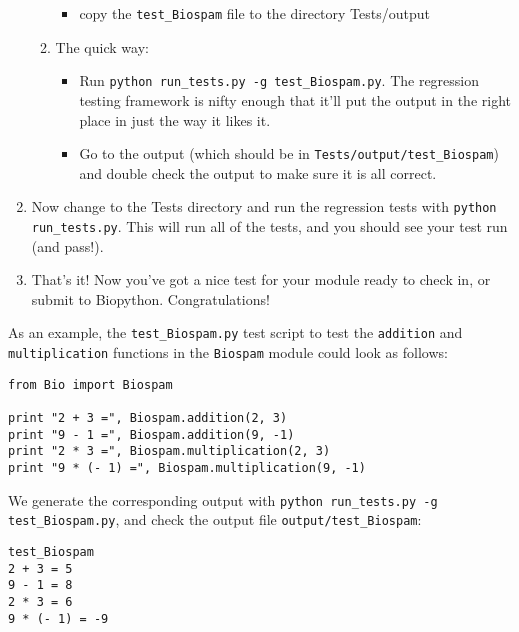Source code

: \documentclass{report}
\begin{document}
\begin{enumerate}
\begin{enumerate}
\begin{itemize}
     \item copy the \verb|test_Biospam| file to the directory Tests/output
    
   \end{itemize}

   \item The quick way:

   \begin{itemize}
      \item Run \verb|python run_tests.py -g test_Biospam.py|. The
            regression testing framework is nifty enough that it'll put
            the output in the right place in just the way it likes it.  
      
       \item Go to the output (which should be in \verb|Tests/output/test_Biospam|) and double check the output to make sure it is all correct.

   \end{itemize}

 \end{enumerate}
      
 \item Now change to the Tests directory and run the regression tests
       with \verb|python run_tests.py|. This will run all of the tests, and
       you should see your test run (and pass!).
      
  \item That's it! Now you've got a nice test for your module ready to check in,
  or submit to Biopython.  Congratulations!
\end{enumerate}

As an example, the \verb|test_Biospam.py| test script to test the
\verb|addition| and \verb|multiplication| functions in the \verb|Biospam|
module  could look as follows:

\begin{verbatim}
from Bio import Biospam

print "2 + 3 =", Biospam.addition(2, 3)
print "9 - 1 =", Biospam.addition(9, -1)
print "2 * 3 =", Biospam.multiplication(2, 3)
print "9 * (- 1) =", Biospam.multiplication(9, -1)
\end{verbatim}

We generate the corresponding output with \verb|python run_tests.py -g test_Biospam.py|, and check the output file \verb|output/test_Biospam|:

\begin{verbatim}
test_Biospam
2 + 3 = 5
9 - 1 = 8
2 * 3 = 6
9 * (- 1) = -9
\end{verbatim}
\end{document}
-----
▶ [PROBLEM]:
Could you reproduce exactly, and only, the lines from the start of the records through the line containing "-g test_Biospam.py|. The", leaving out the pictures?

▶ [RESPONSE TO THE TASK]:
Source code

: \documentclass{report}
\begin{document}
\begin{enumerate}
\begin{enumerate}
\begin{itemize}
     \item copy the \verb|test_Biospam| file to the directory Tests/output
    
   \end{itemize}

   \item The quick way:

   \begin{itemize}
      \item Run \verb|python run_tests.py -g test_Biospam.py|. The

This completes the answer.